* Task prompt:
Can you recast the data below as a Markdown table with the columns "Row" and "Line," giving each line its own numbered row, skipping blank lines, and leaving the pictures out?

[Saved entries]
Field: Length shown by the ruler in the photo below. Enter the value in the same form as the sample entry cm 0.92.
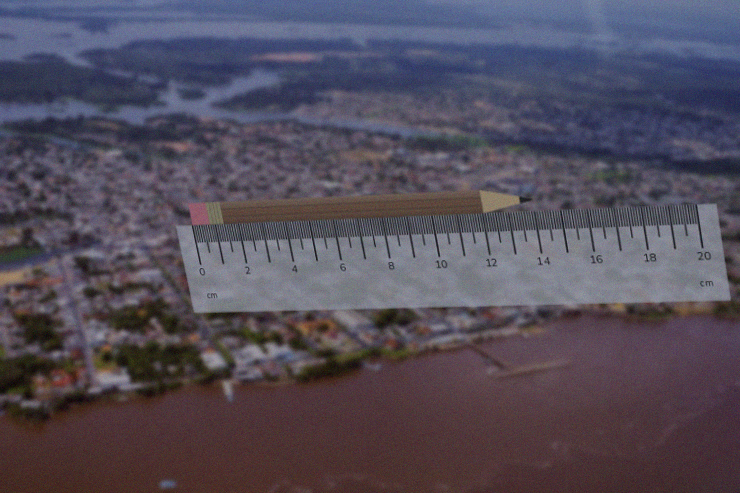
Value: cm 14
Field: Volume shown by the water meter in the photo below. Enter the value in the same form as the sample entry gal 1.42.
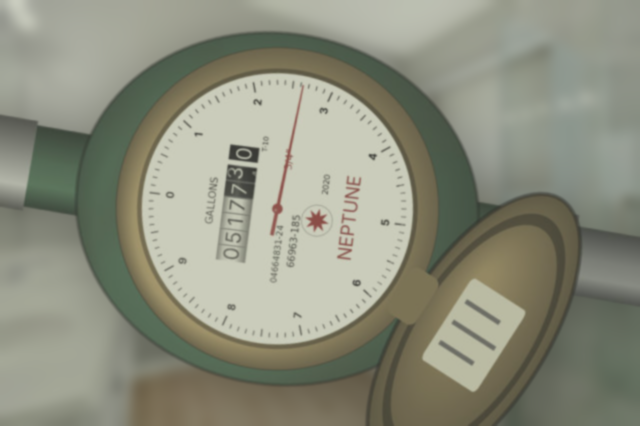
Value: gal 517732.6
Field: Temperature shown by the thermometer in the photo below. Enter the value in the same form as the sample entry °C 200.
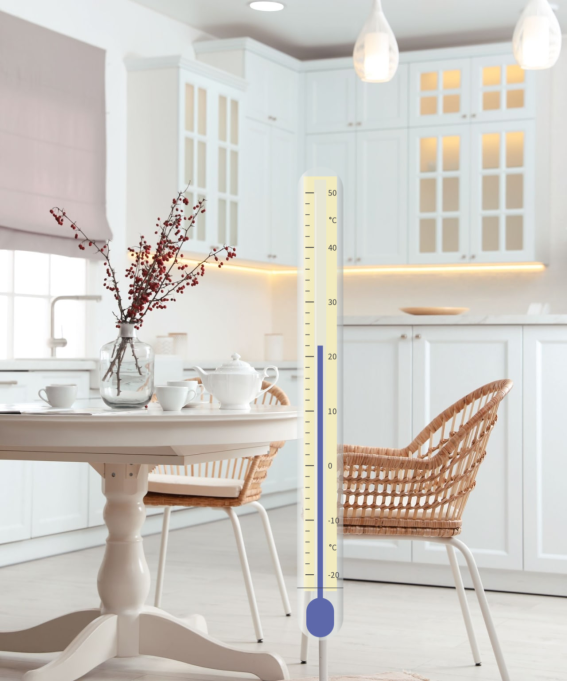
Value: °C 22
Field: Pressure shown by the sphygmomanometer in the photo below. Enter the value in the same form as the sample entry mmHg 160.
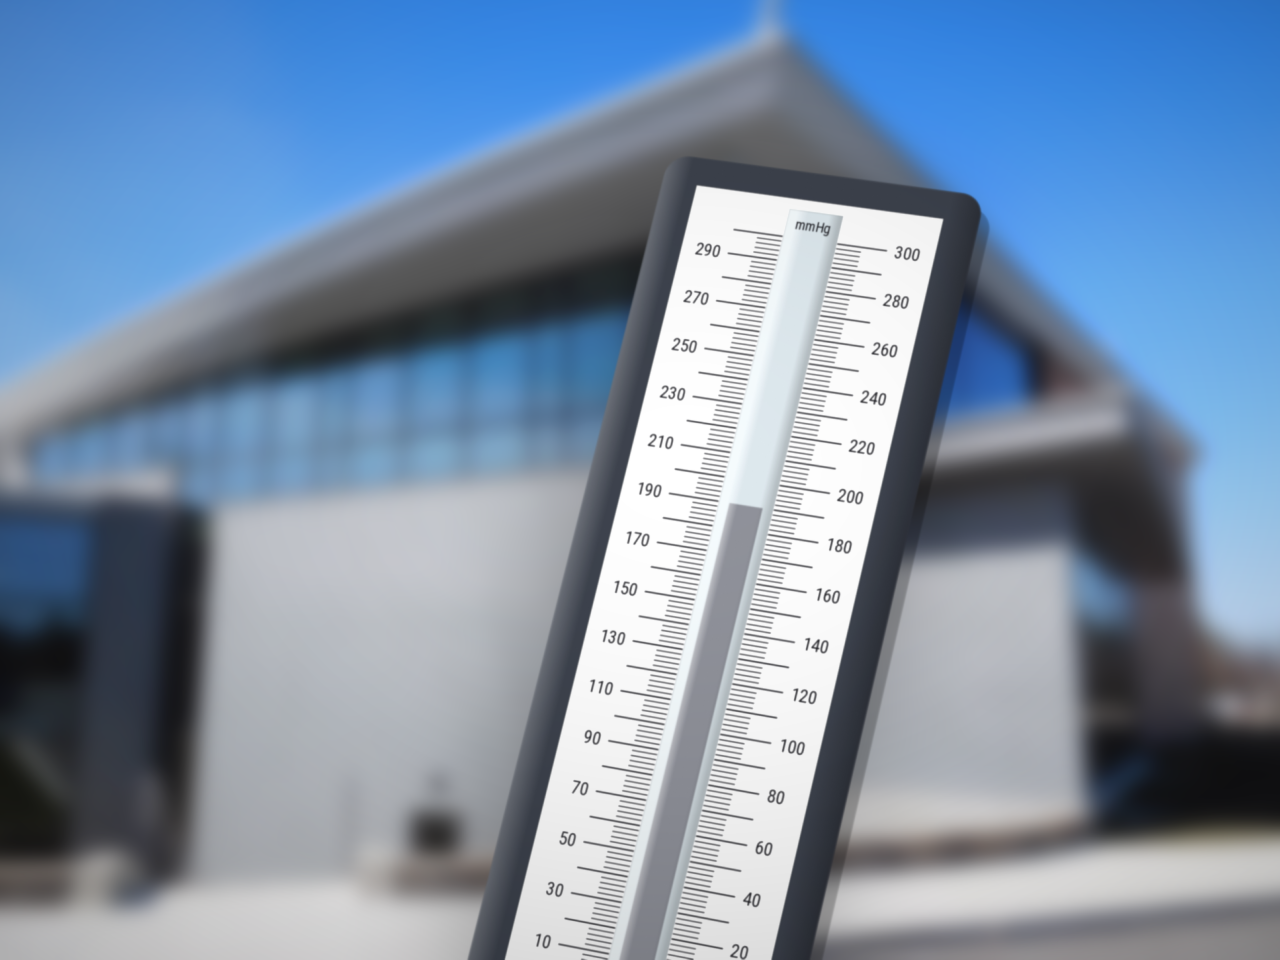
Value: mmHg 190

* Worked solution:
| Row | Line |
|---|---|
| 1 | Field: Length shown by the ruler in the photo below. Enter the value in the same form as the sample entry cm 0.92. |
| 2 | Value: cm 14 |
| 3 | Field: Volume shown by the water meter in the photo below. Enter the value in the same form as the sample entry gal 1.42. |
| 4 | Value: gal 517732.6 |
| 5 | Field: Temperature shown by the thermometer in the photo below. Enter the value in the same form as the sample entry °C 200. |
| 6 | Value: °C 22 |
| 7 | Field: Pressure shown by the sphygmomanometer in the photo below. Enter the value in the same form as the sample entry mmHg 160. |
| 8 | Value: mmHg 190 |